# [Passage shown]
The case was brought by six citizens of Mali who said they were trafficked into slavery as children. They sued Nestlé USA and Cargill, saying the firms had aided and profited from the practice of forced child labor.
Justice Clarence Thomas, writing for the majority, said the companies’ activities in the United States were not sufficiently tied to the asserted abuses.
The plaintiffs had sued under the Alien Tort Statute, a cryptic 1789 law that allows federal district courts to hear “any civil action by an alien for a tort only, committed in violation of the law of nations or a treaty of the United States.”
The law was largely ignored until the 1980s, when federal courts started to apply it in international human rights cases. A 2004 Supreme Court decision, Sosa v. Álvarez-Machain, left the door open to some claims under the law, as long as they involved violations of international norms with “definite content and acceptance among civilized nations.”
Since then, the Supreme Court has narrowed the law in two ways, saying it does not apply where the conduct at issue was almost entirely abroad or where the defendant was a foreign corporation.
In 2013, in Kiobel v. Royal Dutch Petroleum, the court said there was a general presumption against the extraterritorial application of American law. It rejected a suit against a foreign corporation accused of aiding and abetting atrocities by Nigerian military and police forces against Ogoni villagers.
Chief Justice John G. Roberts Jr., writing for the majority, said that even minimal contact with the United States would not be sufficient to overcome the presumption.
“Even where the claims touch and concern the territory of the United States,” he wrote, “they must do so with sufficient force to displace the presumption against extraterritorial application.”
In 2018, in Jesner v. Arab Bank, the court ruled in favor of a bank based in Jordan that had been accused of processing financial transactions through a branch in New York for groups linked to terrorism. The court said foreign corporations may not be sued under the 1789 law, but it left open the question of the status of domestic corporations.
The defendants in the new case, Nestlé USA v. Doe, No. 19-416, sought to expand both sorts of limitations. They said the 1789 law did not allow suits even when some of the defendants’ conduct was said to have taken place in the United States, and they urged the court to bar suits under the law against all corporations, whether foreign or domestic.

# [Listed records]
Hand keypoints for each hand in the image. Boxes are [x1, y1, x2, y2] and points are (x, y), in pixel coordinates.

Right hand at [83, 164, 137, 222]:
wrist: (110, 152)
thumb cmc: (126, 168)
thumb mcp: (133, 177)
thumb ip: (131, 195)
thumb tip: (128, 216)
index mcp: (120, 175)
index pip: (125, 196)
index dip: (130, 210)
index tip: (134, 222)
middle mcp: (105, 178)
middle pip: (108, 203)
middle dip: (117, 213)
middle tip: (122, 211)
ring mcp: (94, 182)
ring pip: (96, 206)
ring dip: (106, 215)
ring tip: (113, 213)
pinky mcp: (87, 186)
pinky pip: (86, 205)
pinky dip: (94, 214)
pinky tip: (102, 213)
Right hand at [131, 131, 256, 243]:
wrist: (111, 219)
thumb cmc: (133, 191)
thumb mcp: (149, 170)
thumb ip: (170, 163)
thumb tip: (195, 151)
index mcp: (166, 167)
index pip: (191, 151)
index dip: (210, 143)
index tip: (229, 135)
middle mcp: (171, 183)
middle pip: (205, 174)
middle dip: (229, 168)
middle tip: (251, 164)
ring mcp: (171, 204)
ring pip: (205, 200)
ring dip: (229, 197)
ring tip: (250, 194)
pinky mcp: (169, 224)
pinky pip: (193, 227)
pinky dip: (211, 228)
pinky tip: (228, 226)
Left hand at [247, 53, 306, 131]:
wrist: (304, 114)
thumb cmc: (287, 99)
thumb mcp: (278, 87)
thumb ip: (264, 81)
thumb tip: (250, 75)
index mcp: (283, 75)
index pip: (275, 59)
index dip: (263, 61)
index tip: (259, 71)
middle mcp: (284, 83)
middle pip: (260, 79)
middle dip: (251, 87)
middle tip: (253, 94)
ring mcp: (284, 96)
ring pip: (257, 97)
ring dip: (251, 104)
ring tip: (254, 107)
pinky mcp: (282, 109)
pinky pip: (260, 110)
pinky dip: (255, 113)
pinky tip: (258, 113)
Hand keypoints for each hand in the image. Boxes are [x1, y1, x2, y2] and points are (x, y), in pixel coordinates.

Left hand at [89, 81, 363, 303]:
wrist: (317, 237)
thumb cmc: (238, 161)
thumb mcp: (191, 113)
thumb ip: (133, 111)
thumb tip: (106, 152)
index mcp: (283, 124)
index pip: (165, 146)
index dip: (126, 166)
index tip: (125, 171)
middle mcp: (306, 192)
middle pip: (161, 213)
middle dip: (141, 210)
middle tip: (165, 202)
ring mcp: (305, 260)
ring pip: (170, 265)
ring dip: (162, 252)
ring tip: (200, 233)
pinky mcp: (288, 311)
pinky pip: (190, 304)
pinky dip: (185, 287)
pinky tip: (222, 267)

# [Questions]
1. Put this sentence from the Alien Tort Statute passage into Spanish: "Chief Justice John G. Roberts Jr., writing for the majority, said that even minimal contact with the United States would not be sufficient to overcome the presumption."
2. Retype the Alien Tort Statute passage word for word from "The law was" to "against Ogoni villagers.".
The lines above come from a different source than the Alien Tort Statute passage.

# [Task results]
1. El presidente de la Corte Suprema, John G. Roberts Jr., escribiendo en nombre de la mayoría, dijo que incluso un contacto mínimo con Estados Unidos no sería suficiente para superar la presunción.

2.
The law was largely ignored until the 1980s, when federal courts started to apply it in international human rights cases. A 2004 Supreme Court decision, Sosa v. Álvarez-Machain, left the door open to some claims under the law, as long as they involved violations of international norms with “definite content and acceptance among civilized nations.”
Since then, the Supreme Court has narrowed the law in two ways, saying it does not apply where the conduct at issue was almost entirely abroad or where the defendant was a foreign corporation.
In 2013, in Kiobel v. Royal Dutch Petroleum, the court said there was a general presumption against the extraterritorial application of American law. It rejected a suit against a foreign corporation accused of aiding and abetting atrocities by Nigerian military and police forces against Ogoni villagers.